Dulu… saya sempat mengira bahwa saya adalah pecinta kopi. Seorang coffee lover.
Setahun lalu, saya mengira bahwa saya pecinta kopi hitam.
![]() |
Nikmatnya kopi tempur di Joker Cafe Jepara |
Suatu hari seorang perempuan Korea mewapri, meminta mengisi data sebagai penikmat kopi. Saya mengaku bahwa saya jarang meminum kopi yang bervariasi rasa. Cuma itu-itu saja. Jadi tak sesuai menjadi responden pecinta kopi.
Apa pasal?
Pandangan saya langsung berubah setelah mengikuti acara Brewery Berbagi yang diselenggarakan sebuah komunitas pecinta kopi di Jepara setahun lalu. 30 menit itu menjatuhkan saya dari anggapan sebagai pecinta kopi menjadi penikmat kopi hitam Kapal Api. Damm!

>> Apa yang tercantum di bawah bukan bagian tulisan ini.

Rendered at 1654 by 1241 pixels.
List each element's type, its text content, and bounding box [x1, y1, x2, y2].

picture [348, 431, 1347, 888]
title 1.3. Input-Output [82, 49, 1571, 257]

Jatuh memang tak seberapa sakit, tapi pengertian baru tersebut membuat saya jadi tak berani memasang tagline ‘Pecinta Kopi’ untuk branding pribadi.
Saya pengen tertawa sekaligus prihatin pada diri sendiri saat sulit menikmati legitnya kopi gayo kental tanpa gula yang disajikan. Sok nggaya banget saya. Celingak-celinguk ternyata memang tidak disediakan gula di sana.
![]() |
Kopi lasem |
Saya memang suka kopi hitam kental dengan sedikit manis. Rasanya lebih mantap. Tetapi lidah saya teracuni oleh kopi pabrikan yang jadi konsumsi harian. Saya kadang menikmati kopi – kopi lokal yang digiling kasar secara tradisional, tetapi kopi harian saya tetap sama. Akses memperoleh kopi daerah seperti kopi tempur, kopi lasem, kopi damarwulan, dsb dsb saya anggap sulit sendiri. Naaah… kan? Saya bukan pecinta kopi sejati.

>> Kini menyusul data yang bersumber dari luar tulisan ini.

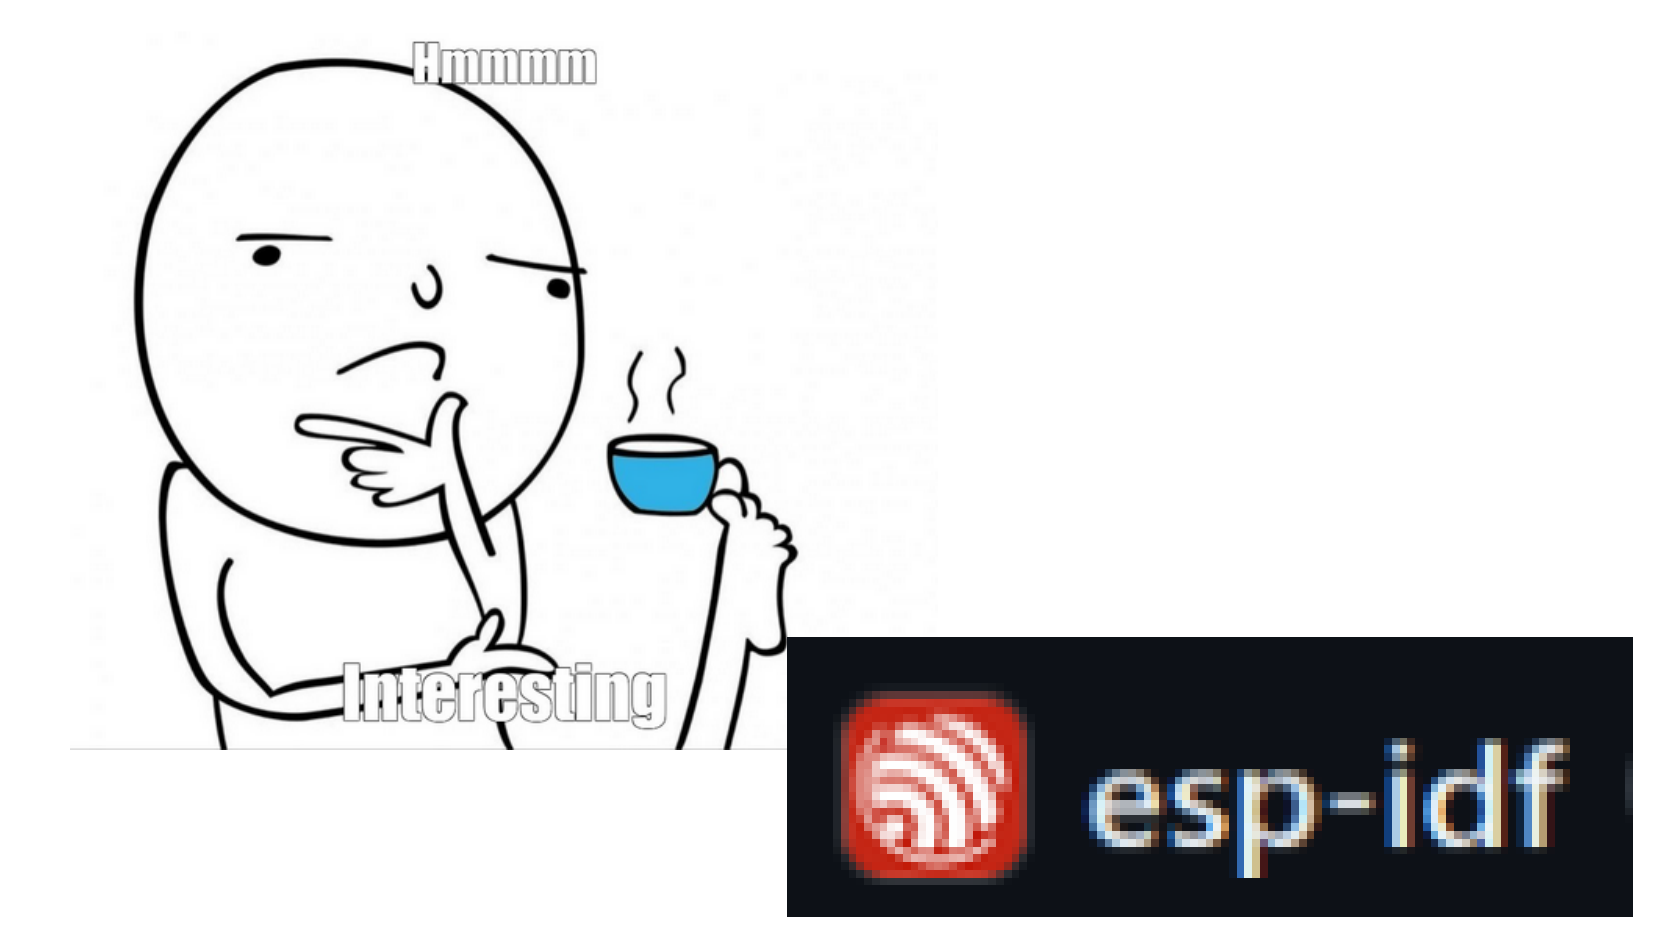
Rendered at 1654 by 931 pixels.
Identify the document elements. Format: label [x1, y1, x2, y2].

picture [70, 31, 1633, 917]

Tapi tiap hari saya minum kopi hitam. Kadang dengan gula sedikit, cukup sering kopi manis. Ke mana pikiran saya membawa saat itu. Beda banget dengan kopi buatan suami dan anak lanang yang otentik karena takaran tetap. Beda pula rasanya dengan kopi Rumah Kartini yang meski merk sama tetapi rasanya bisa berbeda. Saking otentiknya sampai saya bisa menebak siapa yang membuat kopi yang disuguhkan.

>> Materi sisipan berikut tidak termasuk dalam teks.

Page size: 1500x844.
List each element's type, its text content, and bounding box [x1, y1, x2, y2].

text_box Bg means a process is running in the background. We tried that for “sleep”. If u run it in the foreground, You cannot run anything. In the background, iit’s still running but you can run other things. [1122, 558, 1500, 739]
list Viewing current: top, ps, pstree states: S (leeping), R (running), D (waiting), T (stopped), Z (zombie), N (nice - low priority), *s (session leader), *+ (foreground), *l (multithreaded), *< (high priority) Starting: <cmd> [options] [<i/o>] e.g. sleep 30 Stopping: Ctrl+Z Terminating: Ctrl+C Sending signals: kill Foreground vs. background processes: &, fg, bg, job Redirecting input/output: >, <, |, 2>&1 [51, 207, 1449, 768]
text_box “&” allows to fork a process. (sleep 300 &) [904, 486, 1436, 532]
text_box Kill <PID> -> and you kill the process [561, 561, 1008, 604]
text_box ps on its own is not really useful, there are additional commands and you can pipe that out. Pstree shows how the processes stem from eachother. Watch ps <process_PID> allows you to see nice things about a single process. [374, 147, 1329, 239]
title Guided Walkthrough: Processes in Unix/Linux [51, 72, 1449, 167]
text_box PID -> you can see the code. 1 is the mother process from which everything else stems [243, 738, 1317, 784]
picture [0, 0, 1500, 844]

Duh… saya melantur ke mana-mana.
![]() |
Kopi KPK Jember |
Jika ditanya, apakah saya kecanduan kopi hitam? Jawaban saya tak kalah tidak jelasnya.
Saya pernah menanyakan hal itu pada diri sendiri. Sepertiga diri saya menjawab iya, dua per tiga menjawab tidak. Mungkin sekadar denial, tapi saya sulit memulai hari tanpa kopi. Bangun tidur langsung mencium bau kopi dan jadi yang pertama kali masuk mulut. Buruknya saya. Padahal tahu bahwa air putih harus jadi yang pertama, dan harus minimal makan sesuatu dulu sebelum ngopi.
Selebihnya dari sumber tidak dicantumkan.